Photooxidation is a treatment that can render tissue less immunogenic and resistant to enzymatic degradation, while maintaining the mechanical properties of the material. The purpose of this study was to histologically examine the biocompatibility of photooxidized bovine osteochondral grafts when implanted into the rabbit. Two holes were drilled into the patellar groove of the rabbit knee. Photooxidized bovine osteochondral grafts were implanted into the holes. As a control, 1 surgically created hole in each rabbit was left to heal naturally. The animals were killed after 12 weeks. Histological analysis of the control sites indicated that fibrocartilage had begun to regenerate in the defect. Analysis of the grafts revealed a chronic, nonspecific inflammatory reaction. Active remodeling was observed in the graft bone, with "bridging" between host and graft bone evident. The articulating surface and majority of the graft cartilage remained undamaged. In a few instances, however, there was an inflammatory response to the base of the graft cartilage, near the subchondral plate. The surface of the graft cartilage was covered by a thin layer of fibrous tissue, and no viable chondrocytes were present. In most cases, there was no fusion between host and graft cartilage. The results from this study suggest that, while a biological reaction to the grafts occurred, the bone portion of the graft appeared to be in the process of remodeling, and the majority of the graft cartilage, most significantly the articulating surface, remained intact. Photooxidized osteochondral grafts show promise for use in the repair of osteochondral defects.

Immunogenicity of unprocessed and photooxidized bovine and human osteochondral grafts in collagen-sensitive mice.

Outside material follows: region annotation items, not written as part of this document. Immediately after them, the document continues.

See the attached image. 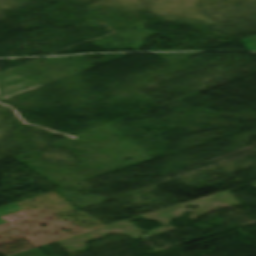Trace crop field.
I'll list each match as a JSON object with an SVG mask.
<instances>
[{
  "label": "crop field",
  "instance_id": "crop-field-1",
  "mask_svg": "<svg viewBox=\"0 0 256 256\" xmlns=\"http://www.w3.org/2000/svg\"><path fill=\"white\" fill-rule=\"evenodd\" d=\"M18 211H22V209L16 203H14V204H11V205L1 207L0 208V216L15 213V212H18ZM4 222H7V221L0 219V224L4 223Z\"/></svg>",
  "mask_w": 256,
  "mask_h": 256
},
{
  "label": "crop field",
  "instance_id": "crop-field-2",
  "mask_svg": "<svg viewBox=\"0 0 256 256\" xmlns=\"http://www.w3.org/2000/svg\"><path fill=\"white\" fill-rule=\"evenodd\" d=\"M13 256H45V255L40 253L38 250L34 249V250H30V251L23 252Z\"/></svg>",
  "mask_w": 256,
  "mask_h": 256
}]
</instances>
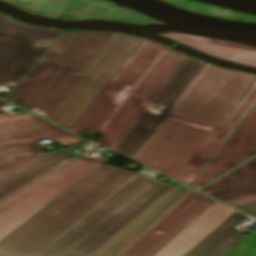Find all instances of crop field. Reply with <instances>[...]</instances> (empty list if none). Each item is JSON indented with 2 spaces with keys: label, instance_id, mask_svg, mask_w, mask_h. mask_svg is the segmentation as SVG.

BACKGROUND: Autologous and allogeneic osteochondral grafts have been used to repair damaged or diseased cartilage. There are drawbacks to both of these methods, however. Another possible source for osteochondral grafting is photooxidized xenograft scaffolds. The purpose of this study was to evaluate the adaptive immune response to unprocessed and photooxidized xenogeneic osteochondral grafts in a collagen-sensitive mouse model. METHODS: Unprocessed and photooxidized bovine and human osteochondral grafts were used. The grafts were implanted subcutaneously in collagen-sensitive DBA/1LacJ mice for four or twelve weeks. ELISPOT assays were conducted with spleen cells to evaluate the number of collagen-specific T cells that produce IL-2, IL-4, IL-5 or IFN-gamma. Serum was collected and ELISA assays were performed to determine the titers of collagen-specific and total IgG, IgG1, IgG2a, or IgM antibodies. Histology was conducted on the retrieved osteochondral grafts. RESULTS: Results indicated that, with respect to adaptive T cell immunity, the photooxidized bovine grafts, unprocessed human grafts and photooxidized human grafts did not induce a significant response to collagen. The unprocessed bovine grafts, however, were slightly more immunogenic, inducing a weak immune response. With respect to antibody production, the bovine grafts were less immunogenic than the human grafts. Bovine collagen-specific IgG antibodies were not induced by these grafts, but production of IgM after twelve weeks was observed with both the unprocessed and photooxidized bovine grafts. In contrast, photooxidized human osteochondral grafts induced IgG1 and IgG2a antibodies, while the unprocessed human grafts did not. Pre-existing human collagen-specific IgM antibodies were present in all mice, including sham-operated negative controls that did not receive an implant. Histological analysis revealed some degree of fibrous encapsulation and inflammatory infiltrations in both bovine and human implants, whether unprocessed or photooxidized. CONCLUSION: Both bovine and human cartilage grafts showed weak, but clear immunogenicity in the DBA/1LacJ mice, indicating that immunogenic collagen was still contained in the grafts, even after cleaning and photooxidation. The process of photooxidation is still important in osteochondral grafting, since it stabilizes the surface of the cartilage by cross-linking the collagen fibers, and allows for immediate load bearing and joint resurfacing.